Leigh was raised in Virginia, and lives in Tennessee.

==List of number one songs==
Number ones on Billboard's US Country Music Chart unless otherwise noted.

| Year | Title | Co-writer | Performer |
|---|---|---|---|
| 1976 | "I'll Get Over You" | None | Crystal Gayle |
| 1978 | "Don't It Make My Brown Eyes Blue" | None | Crystal Gayle |
| 1985 | "Life's Highway" | R. Leigh/ R. Murrah | Steve Wariner |
| 1982 | "Put Your Dreams Away" | R. Leigh/W. Holyfield | Mickey Gilley |
| 1990 | "Come From the Heart" | R. Leigh/S. Clark | Kathy Mattea |
| 1991 | "Somewhere in My Broken Heart"^{A} | R. Leigh/B. Dean | Billy Dean |
| 1991 | "Only Here for a Little While"^{A} | R. Leigh/W. Holyfield | Billy Dean |
| 1984 | "That's the Thing About Love" | R. Leigh/G. Nicholson | Don Williams |
| 1992 | "The Greatest Man I Never Knew"^{A} | R. Leigh/L. Martine, Jr. | Reba McEntire |

- ^{A}Reached No. 1 on U.S. Radio & Records country singles charts.
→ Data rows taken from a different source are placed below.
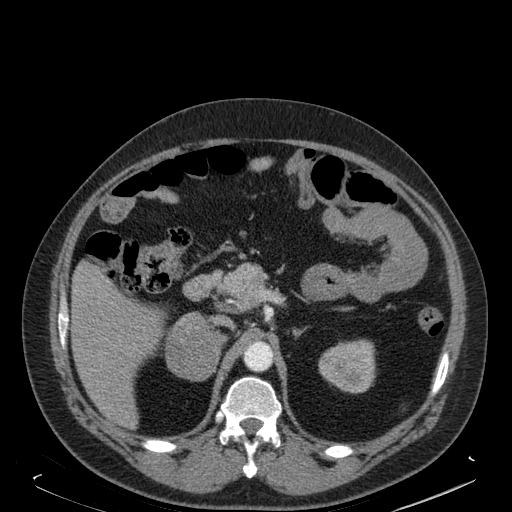
Contrast-enhanced abdominal CT, one axial slice. Position 111 of 181 along the scan axis. Soft-tissue window (W 400 / L 40 HU). 512 × 512 image matrix. Male patient. From the clinical record (not read from this slice): diagnosis: adrenocortical carcinoma; tumour side: right adrenal; tumour size at pathology: 7.5 cm; Ki-67 index: 25 %; stage (as recorded): 4.
Annotated regions visible in this slice (semi-automatically segmented with operator editing):
- mass: bounding box <165,312,217,378> (left, top, right, bottom; pixels)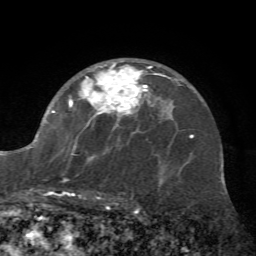
Breast MRI (dynamic contrast-enhanced), one axial slice; slice 44 of 72 in the series (ordered by position); cropped to one breast; dynamic contrast-enhanced series, time point 2 of 7 at this slice position (early post-contrast); 1.5 T; TE 4.2 ms, TR 8.7 ms; 256 × 256 image matrix, field of view 180 × 180 mm. Female patient.
Annotated regions visible in this slice (semi-automatic segmentation, software-assisted and operator-edited):
- enhancing-tissue mask used for the functional tumour volume (all voxels passing the contrast-enhancement thresholds inside the analysis volume; usually the tumour): box from (x=26, y=62) to (x=162, y=197) px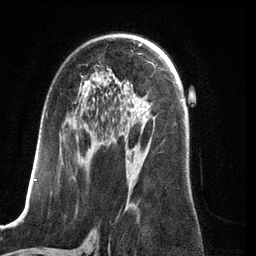
Breast MRI (dynamic contrast-enhanced), one axial slice. Position 73 of 134 along the scan axis. Cropped to one breast. Dynamic contrast-enhanced series, time point 2 of 6 at this slice position (early post-contrast). 3 T. TE 2.8 ms, TR 6.9 ms. 1.2 mm slice thickness. 256 × 256 image matrix, field of view 190 × 190 mm. Female patient.
Annotated regions visible in this slice (semi-automatic segmentation, software-assisted and operator-edited):
- enhancing-tissue mask used for the functional tumour volume (all voxels passing the contrast-enhancement thresholds inside the analysis volume; usually the tumour): box from (x=34, y=76) to (x=155, y=209) px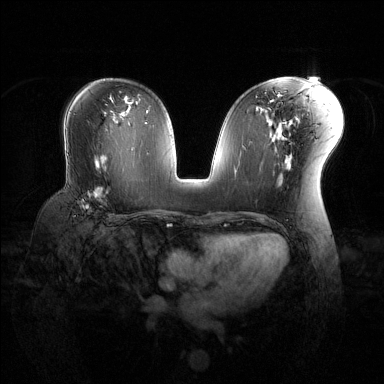
Breast MRI (dynamic contrast-enhanced), one axial slice; position 73 of 144 along the scan axis; dynamic contrast-enhanced series, time point 2 of 6 at this slice position (early post-contrast); 1.5 T; TE 1.6 ms, TR 4.6 ms; 1.2 mm slice thickness; 384 × 384 image matrix. Female patient.
Annotated regions visible in this slice (semi-automatically segmented with operator editing):
- enhancing-tissue mask used for the functional tumour volume (all voxels passing the contrast-enhancement thresholds inside the analysis volume; usually the tumour): box from (x=77, y=171) to (x=111, y=216) px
==Awards and nominations==
=== Grammy Awards ===

| Year | Nominee / work | Award | Result |
| 1978 | "Don't It Make My Brown Eyes Blue" | Best Country Song | Won |
| Song of the Year | Nominated |
| 1993 | "The Greatest Man I Never Knew"^{[A]} | Best Country Song | Nominated |

=== Academy of Country Music Awards ===

| Year | Nominee / work | Award | Result |
| 1978 | "Don't It Make My Brown Eyes Blue" | Song of the Year | Nominated |
| 1992 | "Somewhere in My Broken Heart"^{[B]} | Won |

=== Country Music Association Awards ===

| Year | Nominee / work | Award | Result |
| 1976 | "I'll Get Over You" | Song of the Year | Nominated |
| 1978 | "Don't It Make My Brown Eyes Blue" | Won |

Nominated alongside co-writer Layng Martine Jr.